ТЕКСТ УПРАЖНЕНИЯ -
Достоинство утилитаризма Милля в постдарвинистском мире — его минимализм. Раз уж сейчас сложнее найти основания для утверждений в пользу основных моральных ценностей, то, возможно, чем меньшим будет количество, и чем проще будут базовые посылки, тем лучше. Основа Утилитаризма состоит в значительной степени из простого утверждения о том, что счастье (при прочих равных условиях) лучше, чем несчастье. Разве кто-то будет с этим спорить?
Вы удивитесь, но такие нашлись. Они полагают, что даже это, по-видимому, скромное моральное требование — это незаконный вывод «должно» из «есть», то есть из всемирно-реального факта, что людям нравится счастье. Сам Г.E.Мур доказал это (хотя более поздние философы нашли, что недовольство Мура было вызвано неправильным пониманием Милля).
Верно то, что Милль иногда формулировал свои аргументы уязвимо для такой критики. Но он никогда не утверждал, что вполне «доказал» добродетельность удовольствия и недобродетельность боли; он полагал "первым принципом" уход от доказательств. Его аргументы преследовали более скромные и прагматические задачи. Одна из них заключалась в таком базовом высказывании: посмотрим правде в глаза: все мы подпишемся (по крайней мере — частично) под утилитаризмом, некоторые из нас лишь не употребляют это слово.
Прежде всего, все мы живём наши жизни так, как будто счастье — цель игры. (Даже люди, практикующие суровое самоотречение, как правило, делают это во имя будущего счастья, или сейчас, или потом). И как только каждый из нас признает, что да, мы в основном находим наше собственное счастье хорошим чувством, кое-чем, что просто так не попирается без причины, становится трудно отрицать правомерность идентичных представлений других людей без риска выглядеть сколько-то самонадеянно. Действительно, этот взгляд широко распространён. Все, кроме социопатов (которых все прочие полагают неподобающими моральными ориентирами), соглашаются в том, что проблема заключается в согласовании их действий со счастьем других, что есть важная часть моральной оценки. Вы можете верить в любое количество неотъемлемых прав (скажем — свободу) или обязательств (никогда не обманывать). Вы можете полагать эти вещи божественно ниспосланными или безошибочно интуитивными. Вы можете полагать, что эти свободы всегда покрывают (как «козыри», так говорят некоторые философы) сами по себе аргументы утилитаризма. Но вы не сочтёте, что прагматические аргументы не имеют отношения к делу. Вы неявно согласитесь с тем, что они бы победили и без вашей козырной карты.

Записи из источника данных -
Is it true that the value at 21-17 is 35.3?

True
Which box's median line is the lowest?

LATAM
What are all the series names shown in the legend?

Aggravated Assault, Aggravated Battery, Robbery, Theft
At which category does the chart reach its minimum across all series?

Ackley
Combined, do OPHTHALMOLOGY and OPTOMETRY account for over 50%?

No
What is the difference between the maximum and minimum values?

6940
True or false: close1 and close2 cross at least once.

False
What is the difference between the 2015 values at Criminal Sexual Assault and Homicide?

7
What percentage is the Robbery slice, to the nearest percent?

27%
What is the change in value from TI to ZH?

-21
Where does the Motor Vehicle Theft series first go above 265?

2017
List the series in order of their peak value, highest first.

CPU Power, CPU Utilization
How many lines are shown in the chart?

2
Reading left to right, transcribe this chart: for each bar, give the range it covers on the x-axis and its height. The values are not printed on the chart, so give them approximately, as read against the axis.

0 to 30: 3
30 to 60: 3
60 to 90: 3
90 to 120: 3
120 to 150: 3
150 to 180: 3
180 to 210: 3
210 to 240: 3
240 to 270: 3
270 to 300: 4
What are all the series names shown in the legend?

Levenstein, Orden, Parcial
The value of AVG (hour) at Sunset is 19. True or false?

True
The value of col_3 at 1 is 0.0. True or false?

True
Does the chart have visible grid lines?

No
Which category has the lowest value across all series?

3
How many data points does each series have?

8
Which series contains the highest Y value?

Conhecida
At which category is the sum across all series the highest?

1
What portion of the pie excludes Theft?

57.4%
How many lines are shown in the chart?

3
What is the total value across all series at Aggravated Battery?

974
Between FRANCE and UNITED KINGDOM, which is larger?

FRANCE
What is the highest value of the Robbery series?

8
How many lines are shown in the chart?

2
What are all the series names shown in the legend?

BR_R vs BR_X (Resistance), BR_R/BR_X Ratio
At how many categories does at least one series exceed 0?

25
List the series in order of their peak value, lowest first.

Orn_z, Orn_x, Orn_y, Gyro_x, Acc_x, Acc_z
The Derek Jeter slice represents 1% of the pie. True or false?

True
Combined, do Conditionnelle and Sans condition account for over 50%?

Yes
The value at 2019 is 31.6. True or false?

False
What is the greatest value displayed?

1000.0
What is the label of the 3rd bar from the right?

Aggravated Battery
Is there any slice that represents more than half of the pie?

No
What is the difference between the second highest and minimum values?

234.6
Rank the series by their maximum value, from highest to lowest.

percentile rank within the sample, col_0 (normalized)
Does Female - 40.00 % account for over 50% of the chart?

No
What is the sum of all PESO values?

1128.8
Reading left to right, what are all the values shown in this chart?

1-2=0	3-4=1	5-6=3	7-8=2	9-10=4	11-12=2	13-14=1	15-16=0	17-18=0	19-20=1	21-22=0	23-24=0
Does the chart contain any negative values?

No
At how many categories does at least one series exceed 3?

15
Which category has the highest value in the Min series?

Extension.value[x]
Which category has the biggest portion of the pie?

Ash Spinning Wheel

ЗАДАНИЕ - Продолжите текст об утилитаризме Милля с того места, где он заканчивается.

ОТВЕТ -
Более того, если поднажать, то вы, вероятно, будете склонны подтвердить ценность ваших козырей в терминах утилитаризма. К примеру, вы могли бы утверждать, что даже если отдельный случайный акт обмана так или иначе не отразится на благосостоянии на коротком отрезке времени, регулярный обман разъест феномен честности так, что в конечном счёте ко всеобщему вреду последует моральный хаос. Или, аналогично, как только свобода попирается даже в маленькой группе людей, так сразу все перестают чувствовать себя в безопасности. Этот вид глубинной логики — кабинетный утилитаризм — часто всплывает, если подразнить базовую логику основных «прав». Милль писал, что "принцип максимального счастья оказал большое влияние на формирование моральных доктрин даже тех, кто с наибольшим презрением отклонял его значимость. Также нет ни одного течения мысли, которое отказывалось бы признавать, что влияние поступков на счастье в основном материально, и даже преимущественно так рассматривают моральные явления в деталях, однако не желают подтвердить утилитаризм как фундаментальный принцип этики или источник моральных обязательств".